Task details. An exact reprint of the data below is required, line for line.
==========
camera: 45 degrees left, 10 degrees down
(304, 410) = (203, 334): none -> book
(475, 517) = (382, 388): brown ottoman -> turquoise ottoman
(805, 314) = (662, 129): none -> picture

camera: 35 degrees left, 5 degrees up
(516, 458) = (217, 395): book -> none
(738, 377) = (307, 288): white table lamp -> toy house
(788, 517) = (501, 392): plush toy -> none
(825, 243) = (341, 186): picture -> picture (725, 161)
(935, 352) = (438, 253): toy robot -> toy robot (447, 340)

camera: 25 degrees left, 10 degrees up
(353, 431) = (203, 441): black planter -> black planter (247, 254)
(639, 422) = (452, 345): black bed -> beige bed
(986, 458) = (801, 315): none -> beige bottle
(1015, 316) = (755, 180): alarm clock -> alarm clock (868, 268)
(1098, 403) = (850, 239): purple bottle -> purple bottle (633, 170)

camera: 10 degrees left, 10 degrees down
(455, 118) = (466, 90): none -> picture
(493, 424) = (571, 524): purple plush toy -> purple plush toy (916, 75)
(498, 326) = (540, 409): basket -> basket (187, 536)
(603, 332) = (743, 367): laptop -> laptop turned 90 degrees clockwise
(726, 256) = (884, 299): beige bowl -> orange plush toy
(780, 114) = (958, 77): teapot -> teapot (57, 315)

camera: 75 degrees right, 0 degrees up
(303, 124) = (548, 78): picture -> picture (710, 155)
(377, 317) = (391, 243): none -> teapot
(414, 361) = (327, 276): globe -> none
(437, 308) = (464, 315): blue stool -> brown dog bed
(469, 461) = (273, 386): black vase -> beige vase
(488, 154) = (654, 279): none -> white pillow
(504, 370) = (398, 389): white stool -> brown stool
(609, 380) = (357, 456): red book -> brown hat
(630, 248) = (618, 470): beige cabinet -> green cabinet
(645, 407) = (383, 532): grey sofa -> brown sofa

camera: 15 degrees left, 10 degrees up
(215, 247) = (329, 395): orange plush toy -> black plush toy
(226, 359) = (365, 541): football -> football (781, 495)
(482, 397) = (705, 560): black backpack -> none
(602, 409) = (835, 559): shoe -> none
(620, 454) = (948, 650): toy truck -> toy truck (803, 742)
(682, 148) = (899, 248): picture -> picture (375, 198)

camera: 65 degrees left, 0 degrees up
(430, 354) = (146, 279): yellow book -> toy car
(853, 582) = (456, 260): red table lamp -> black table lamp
==========
Written response.
camera: 45 degrees left, 10 degrees down
(304, 410) = (203, 334): none -> book
(475, 517) = (382, 388): brown ottoman -> turquoise ottoman
(805, 314) = (662, 129): none -> picture

camera: 35 degrees left, 5 degrees up
(516, 458) = (217, 395): book -> none
(738, 377) = (307, 288): white table lamp -> toy house
(788, 517) = (501, 392): plush toy -> none
(825, 243) = (341, 186): picture -> picture (725, 161)
(935, 352) = (438, 253): toy robot -> toy robot (447, 340)

camera: 25 degrees left, 10 degrees up
(353, 431) = (203, 441): black planter -> black planter (247, 254)
(639, 422) = (452, 345): black bed -> beige bed
(986, 458) = (801, 315): none -> beige bottle
(1015, 316) = (755, 180): alarm clock -> alarm clock (868, 268)
(1098, 403) = (850, 239): purple bottle -> purple bottle (633, 170)

camera: 10 degrees left, 10 degrees down
(455, 118) = (466, 90): none -> picture
(493, 424) = (571, 524): purple plush toy -> purple plush toy (916, 75)
(498, 326) = (540, 409): basket -> basket (187, 536)
(603, 332) = (743, 367): laptop -> laptop turned 90 degrees clockwise
(726, 256) = (884, 299): beige bowl -> orange plush toy
(780, 114) = (958, 77): teapot -> teapot (57, 315)

camera: 75 degrees right, 0 degrees up
(303, 124) = (548, 78): picture -> picture (710, 155)
(377, 317) = (391, 243): none -> teapot
(414, 361) = (327, 276): globe -> none
(437, 308) = (464, 315): blue stool -> brown dog bed
(469, 461) = (273, 386): black vase -> beige vase
(488, 154) = (654, 279): none -> white pillow
(504, 370) = (398, 389): white stool -> brown stool
(609, 380) = (357, 456): red book -> brown hat
(630, 248) = (618, 470): beige cabinet -> green cabinet
(645, 407) = (383, 532): grey sofa -> brown sofa

camera: 15 degrees left, 10 degrees up
(215, 247) = (329, 395): orange plush toy -> black plush toy
(226, 359) = (365, 541): football -> football (781, 495)
(482, 397) = (705, 560): black backpack -> none
(602, 409) = (835, 559): shoe -> none
(620, 454) = (948, 650): toy truck -> toy truck (803, 742)
(682, 148) = (899, 248): picture -> picture (375, 198)

camera: 65 degrees left, 0 degrees up
(430, 354) = (146, 279): yellow book -> toy car
(853, 582) = (456, 260): red table lamp -> black table lamp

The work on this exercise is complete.